Мне кажется, она не умела быть не молодой. Случается такое с редкостными, недюжинными людьми: были-жили они когда-то молодыми, по-молодому, молодецки, да так и задержались в этом благодатном состоянии. Им говорят, что пора бы, мол, вспомнить себя, сударыня или сударь. А они несутся в своих бесконечных нетложных делах, ветер словно бы свищет в ушах – и они не слышат, что там им такое говорят.
– Уж очень часто вы в походах, – как-то заметил я Белле Степановне.
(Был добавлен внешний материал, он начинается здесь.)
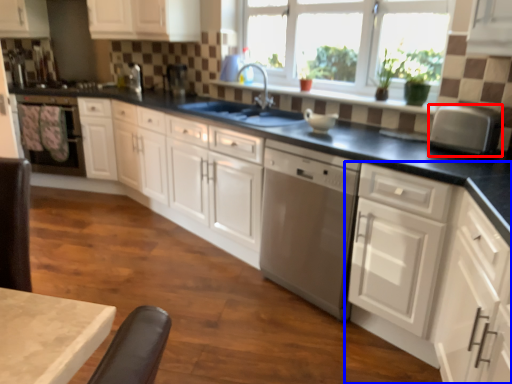
Question: Which of the following is the farthest to the observer, kitchen appliance (highlighted by a red box) or cabinetry (highlighted by a blue box)?

Choices:
 (A) kitchen appliance
 (B) cabinetry

Answer: (A)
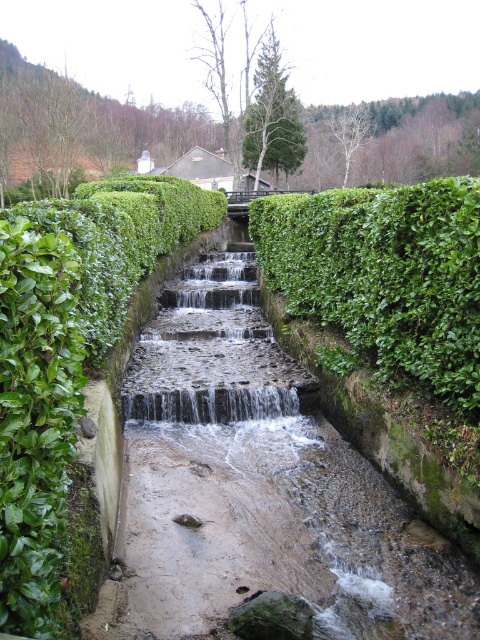
Question: Is smooth stone steps at center smaller than clear water at center?

Choices:
 (A) no
 (B) yes

Answer: (A)

Question: Which point appears farthest from the camera in this image?

Choices:
 (A) (56, 410)
 (B) (278, 387)
 (C) (181, 406)
 (D) (415, 252)

Answer: (B)

Question: Does green leafy hedge at upper center come behind smooth stone steps at center?

Choices:
 (A) yes
 (B) no

Answer: (B)

Question: Which point is farther to the camera?

Choices:
 (A) (262, 385)
 (B) (217, 419)

Answer: (A)

Question: Which object is closer to the camera taking this photo?

Choices:
 (A) green leafy hedge at upper center
 (B) green leafy hedge at center
 (C) smooth stone steps at center
 (D) clear water at center

Answer: (B)

Question: Is green leafy hedge at center above clear water at center?

Choices:
 (A) yes
 (B) no

Answer: (A)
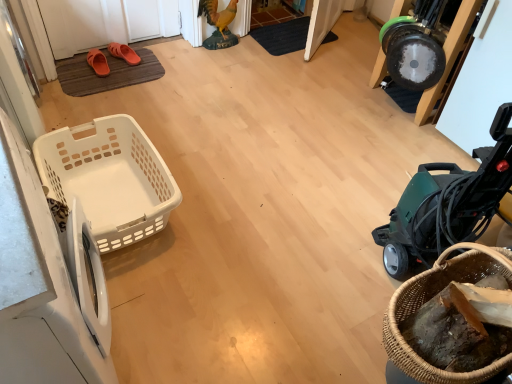
The image size is (512, 384). I want to click on vacant area that is situated to the right of black textured doormat at center, acting as the 1th doormat starting from the right, so click(349, 46).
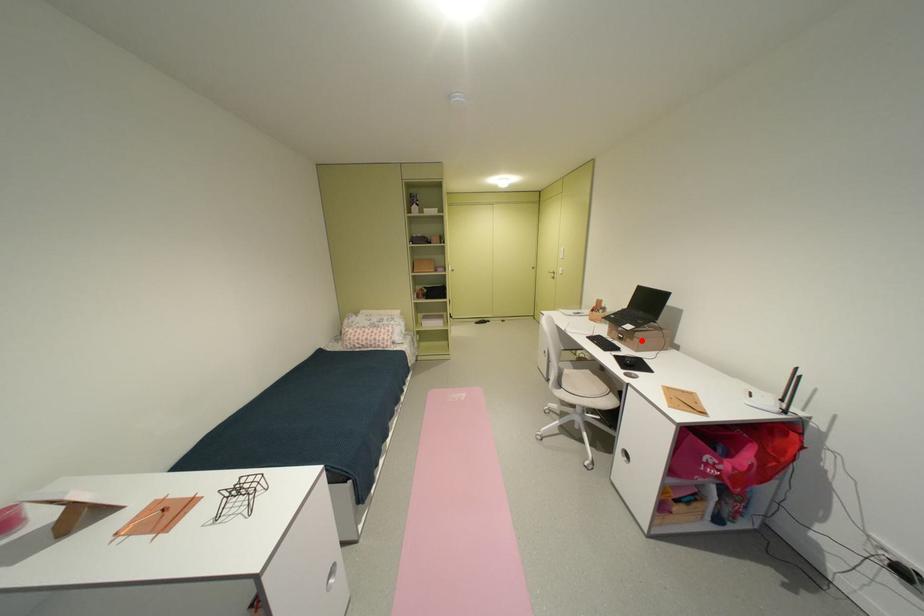
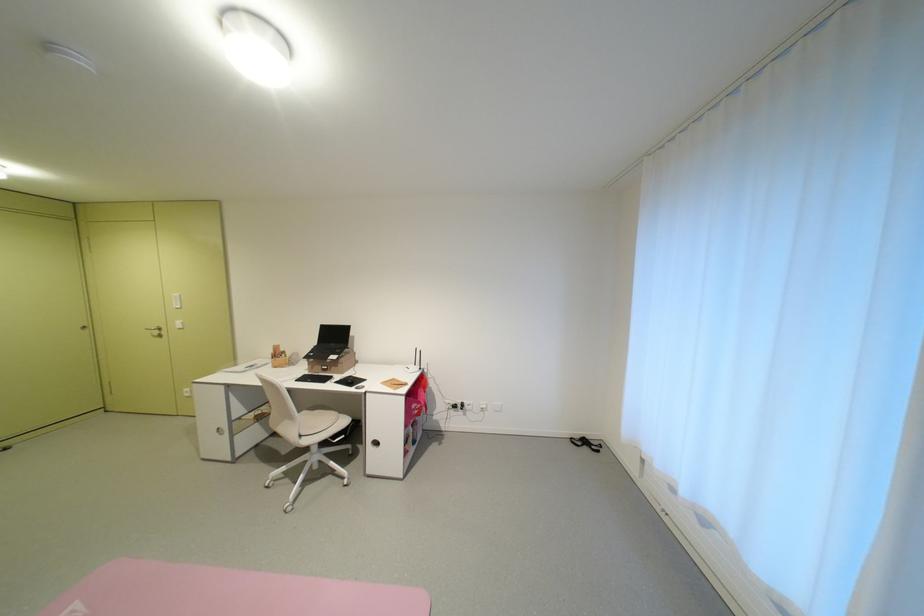
Locate, in the second image, the point that corresponds to the highlighted location in the first image.

(346, 368)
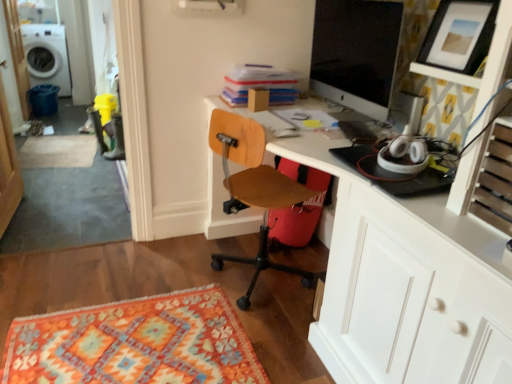
In order to click on vacant space underneath transparent glass door at left, marked as the second glass door in a top-to-bottom arrangement (from a real-world perspective) in this screenshot , I will do `click(17, 219)`.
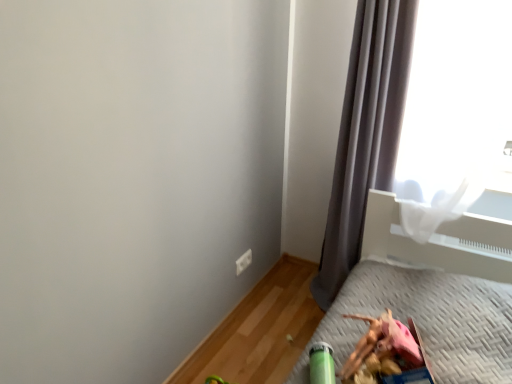
Measure the distance between point (388, 88) and camera.

Point (388, 88) and camera are 5.86 feet apart from each other.

The height and width of the screenshot is (384, 512). Describe the element at coordinates (365, 133) in the screenshot. I see `gray fabric curtain at upper right` at that location.

Identify the location of gray fabric curtain at upper right. Image resolution: width=512 pixels, height=384 pixels. (365, 133).

At what (x,y) coordinates should I click in order to perform the action: click on gray fabric curtain at upper right. Please return your answer as a coordinate pair (x, y). Looking at the image, I should click on (365, 133).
– Да я вообще только в походах и жила бы с детьми! – со своей обычной озорной горделивостью заявила она, но сморщила губы: – В этих стенах ску-у-учно воспитывать и – жить. Там же, в тайге… ах, что рассуждать! Надо вас тащить в лес – многое что поймёте и почувствуете. По-настоящему! Очень хочется, – неожиданно перестроилась она на серьёзную ноту, – чтобы каждую минуту в их жизни было что-нибудь красивое и необыкновенное. Ведь сердца у детей – сплошные раны. Надо залечивать рубцы. Лучшее лекарство по жизни – красота. Правильно? Правильно!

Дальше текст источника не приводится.